Task:
Write out all the items below again, replacing "pixels" with "px" everywhere and leaving everything else unchanged.

====== Supplied data ======

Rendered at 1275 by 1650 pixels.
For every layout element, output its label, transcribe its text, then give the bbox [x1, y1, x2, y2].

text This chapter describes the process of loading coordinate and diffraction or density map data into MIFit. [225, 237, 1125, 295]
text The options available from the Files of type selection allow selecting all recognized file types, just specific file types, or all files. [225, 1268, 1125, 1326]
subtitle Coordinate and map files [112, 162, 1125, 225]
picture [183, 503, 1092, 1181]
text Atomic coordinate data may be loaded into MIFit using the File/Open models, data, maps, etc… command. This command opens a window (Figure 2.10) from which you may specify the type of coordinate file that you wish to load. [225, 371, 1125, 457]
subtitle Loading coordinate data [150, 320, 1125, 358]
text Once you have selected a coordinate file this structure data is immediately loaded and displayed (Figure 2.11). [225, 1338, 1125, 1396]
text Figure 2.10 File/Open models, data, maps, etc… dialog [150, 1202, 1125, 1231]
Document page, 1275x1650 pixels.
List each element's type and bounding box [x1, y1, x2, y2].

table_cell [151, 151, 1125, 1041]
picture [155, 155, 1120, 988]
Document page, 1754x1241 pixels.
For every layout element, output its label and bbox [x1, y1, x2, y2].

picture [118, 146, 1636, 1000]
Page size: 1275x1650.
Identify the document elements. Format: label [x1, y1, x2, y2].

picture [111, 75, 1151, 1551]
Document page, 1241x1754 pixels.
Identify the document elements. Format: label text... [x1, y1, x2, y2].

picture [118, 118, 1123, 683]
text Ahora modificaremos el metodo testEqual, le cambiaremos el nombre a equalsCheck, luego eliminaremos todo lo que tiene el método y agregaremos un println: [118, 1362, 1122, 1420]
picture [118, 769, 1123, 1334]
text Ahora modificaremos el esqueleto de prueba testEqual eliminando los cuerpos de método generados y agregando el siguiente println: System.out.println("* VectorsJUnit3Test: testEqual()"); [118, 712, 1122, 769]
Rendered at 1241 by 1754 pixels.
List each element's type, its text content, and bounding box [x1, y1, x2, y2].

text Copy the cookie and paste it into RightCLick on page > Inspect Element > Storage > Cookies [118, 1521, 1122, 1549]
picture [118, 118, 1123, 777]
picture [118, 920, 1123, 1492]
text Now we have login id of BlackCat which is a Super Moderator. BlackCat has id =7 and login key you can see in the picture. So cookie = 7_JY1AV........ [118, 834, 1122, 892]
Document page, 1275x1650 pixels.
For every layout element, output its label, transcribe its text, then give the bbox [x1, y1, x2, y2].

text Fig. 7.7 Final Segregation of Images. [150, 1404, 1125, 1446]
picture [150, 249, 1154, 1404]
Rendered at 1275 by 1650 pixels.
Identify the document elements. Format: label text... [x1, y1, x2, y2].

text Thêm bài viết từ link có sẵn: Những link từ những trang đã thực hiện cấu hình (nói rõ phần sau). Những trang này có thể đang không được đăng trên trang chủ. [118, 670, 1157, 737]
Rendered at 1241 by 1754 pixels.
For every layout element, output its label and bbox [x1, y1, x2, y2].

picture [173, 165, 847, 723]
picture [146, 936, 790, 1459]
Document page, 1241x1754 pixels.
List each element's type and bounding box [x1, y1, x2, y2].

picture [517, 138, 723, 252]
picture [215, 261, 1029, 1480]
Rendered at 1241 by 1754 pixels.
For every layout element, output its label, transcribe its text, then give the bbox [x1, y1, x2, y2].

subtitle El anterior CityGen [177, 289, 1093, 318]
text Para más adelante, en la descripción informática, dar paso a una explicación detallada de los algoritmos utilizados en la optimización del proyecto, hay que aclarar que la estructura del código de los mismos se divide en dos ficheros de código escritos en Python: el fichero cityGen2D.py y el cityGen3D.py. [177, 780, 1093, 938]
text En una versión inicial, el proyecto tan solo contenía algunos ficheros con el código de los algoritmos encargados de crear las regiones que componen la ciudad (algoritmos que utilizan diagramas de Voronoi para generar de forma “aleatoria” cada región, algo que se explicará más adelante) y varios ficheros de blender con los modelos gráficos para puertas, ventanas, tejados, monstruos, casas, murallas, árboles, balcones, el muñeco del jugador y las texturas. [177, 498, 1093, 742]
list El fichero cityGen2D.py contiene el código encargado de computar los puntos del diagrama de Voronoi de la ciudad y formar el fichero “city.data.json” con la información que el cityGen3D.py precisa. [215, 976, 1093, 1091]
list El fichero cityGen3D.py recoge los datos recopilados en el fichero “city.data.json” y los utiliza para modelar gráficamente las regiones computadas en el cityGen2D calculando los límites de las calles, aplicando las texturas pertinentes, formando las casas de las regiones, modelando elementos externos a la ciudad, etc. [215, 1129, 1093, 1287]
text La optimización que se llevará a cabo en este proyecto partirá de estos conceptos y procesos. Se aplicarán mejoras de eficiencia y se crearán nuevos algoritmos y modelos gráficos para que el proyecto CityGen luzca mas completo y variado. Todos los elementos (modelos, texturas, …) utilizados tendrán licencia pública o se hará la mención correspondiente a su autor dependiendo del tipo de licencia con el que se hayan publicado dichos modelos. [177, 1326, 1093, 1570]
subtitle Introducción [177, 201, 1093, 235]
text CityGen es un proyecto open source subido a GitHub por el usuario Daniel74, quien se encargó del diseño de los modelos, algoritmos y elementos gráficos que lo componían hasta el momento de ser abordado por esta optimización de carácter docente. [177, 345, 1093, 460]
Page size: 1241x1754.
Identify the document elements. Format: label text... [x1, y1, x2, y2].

======

Exercise result:
Rendered at 1275 by 1650 px.
For every layout element, output its label, transcribe its text, then give the bbox [x1, y1, x2, y2].

text This chapter describes the process of loading coordinate and diffraction or density map data into MIFit. [225, 237, 1125, 295]
text The options available from the Files of type selection allow selecting all recognized file types, just specific file types, or all files. [225, 1268, 1125, 1326]
subtitle Coordinate and map files [112, 162, 1125, 225]
picture [183, 503, 1092, 1181]
text Atomic coordinate data may be loaded into MIFit using the File/Open models, data, maps, etc… command. This command opens a window (Figure 2.10) from which you may specify the type of coordinate file that you wish to load. [225, 371, 1125, 457]
subtitle Loading coordinate data [150, 320, 1125, 358]
text Once you have selected a coordinate file this structure data is immediately loaded and displayed (Figure 2.11). [225, 1338, 1125, 1396]
text Figure 2.10 File/Open models, data, maps, etc… dialog [150, 1202, 1125, 1231]
Document page, 1275x1650 px.
List each element's type and bounding box [x1, y1, x2, y2].

table_cell [151, 151, 1125, 1041]
picture [155, 155, 1120, 988]
Document page, 1754x1241 px.
For every layout element, output its label and bbox [x1, y1, x2, y2].

picture [118, 146, 1636, 1000]
Page size: 1275x1650.
Identify the document elements. Format: label [x1, y1, x2, y2].

picture [111, 75, 1151, 1551]
Document page, 1241x1754 px.
Identify the document elements. Format: label text... [x1, y1, x2, y2].

picture [118, 118, 1123, 683]
text Ahora modificaremos el metodo testEqual, le cambiaremos el nombre a equalsCheck, luego eliminaremos todo lo que tiene el método y agregaremos un println: [118, 1362, 1122, 1420]
picture [118, 769, 1123, 1334]
text Ahora modificaremos el esqueleto de prueba testEqual eliminando los cuerpos de método generados y agregando el siguiente println: System.out.println("* VectorsJUnit3Test: testEqual()"); [118, 712, 1122, 769]
Rendered at 1241 by 1754 px.
List each element's type, its text content, and bounding box [x1, y1, x2, y2].

text Copy the cookie and paste it into RightCLick on page > Inspect Element > Storage > Cookies [118, 1521, 1122, 1549]
picture [118, 118, 1123, 777]
picture [118, 920, 1123, 1492]
text Now we have login id of BlackCat which is a Super Moderator. BlackCat has id =7 and login key you can see in the picture. So cookie = 7_JY1AV........ [118, 834, 1122, 892]
Document page, 1275x1650 px.
For every layout element, output its label, transcribe its text, then give the bbox [x1, y1, x2, y2].

text Fig. 7.7 Final Segregation of Images. [150, 1404, 1125, 1446]
picture [150, 249, 1154, 1404]
Rendered at 1275 by 1650 px.
Identify the document elements. Format: label text... [x1, y1, x2, y2].

text Thêm bài viết từ link có sẵn: Những link từ những trang đã thực hiện cấu hình (nói rõ phần sau). Những trang này có thể đang không được đăng trên trang chủ. [118, 670, 1157, 737]
Rendered at 1241 by 1754 px.
For every layout element, output its label and bbox [x1, y1, x2, y2].

picture [173, 165, 847, 723]
picture [146, 936, 790, 1459]
Document page, 1241x1754 px.
List each element's type and bounding box [x1, y1, x2, y2].

picture [517, 138, 723, 252]
picture [215, 261, 1029, 1480]
Rendered at 1241 by 1754 px.
For every layout element, output its label, transcribe its text, then give the bbox [x1, y1, x2, y2].

subtitle El anterior CityGen [177, 289, 1093, 318]
text Para más adelante, en la descripción informática, dar paso a una explicación detallada de los algoritmos utilizados en la optimización del proyecto, hay que aclarar que la estructura del código de los mismos se divide en dos ficheros de código escritos en Python: el fichero cityGen2D.py y el cityGen3D.py. [177, 780, 1093, 938]
text En una versión inicial, el proyecto tan solo contenía algunos ficheros con el código de los algoritmos encargados de crear las regiones que componen la ciudad (algoritmos que utilizan diagramas de Voronoi para generar de forma “aleatoria” cada región, algo que se explicará más adelante) y varios ficheros de blender con los modelos gráficos para puertas, ventanas, tejados, monstruos, casas, murallas, árboles, balcones, el muñeco del jugador y las texturas. [177, 498, 1093, 742]
list El fichero cityGen2D.py contiene el código encargado de computar los puntos del diagrama de Voronoi de la ciudad y formar el fichero “city.data.json” con la información que el cityGen3D.py precisa. [215, 976, 1093, 1091]
list El fichero cityGen3D.py recoge los datos recopilados en el fichero “city.data.json” y los utiliza para modelar gráficamente las regiones computadas en el cityGen2D calculando los límites de las calles, aplicando las texturas pertinentes, formando las casas de las regiones, modelando elementos externos a la ciudad, etc. [215, 1129, 1093, 1287]
text La optimización que se llevará a cabo en este proyecto partirá de estos conceptos y procesos. Se aplicarán mejoras de eficiencia y se crearán nuevos algoritmos y modelos gráficos para que el proyecto CityGen luzca mas completo y variado. Todos los elementos (modelos, texturas, …) utilizados tendrán licencia pública o se hará la mención correspondiente a su autor dependiendo del tipo de licencia con el que se hayan publicado dichos modelos. [177, 1326, 1093, 1570]
subtitle Introducción [177, 201, 1093, 235]
text CityGen es un proyecto open source subido a GitHub por el usuario Daniel74, quien se encargó del diseño de los modelos, algoritmos y elementos gráficos que lo componían hasta el momento de ser abordado por esta optimización de carácter docente. [177, 345, 1093, 460]
Page size: 1241x1754.
Identify the document elements. Format: label text... [x1, y1, x2, y2].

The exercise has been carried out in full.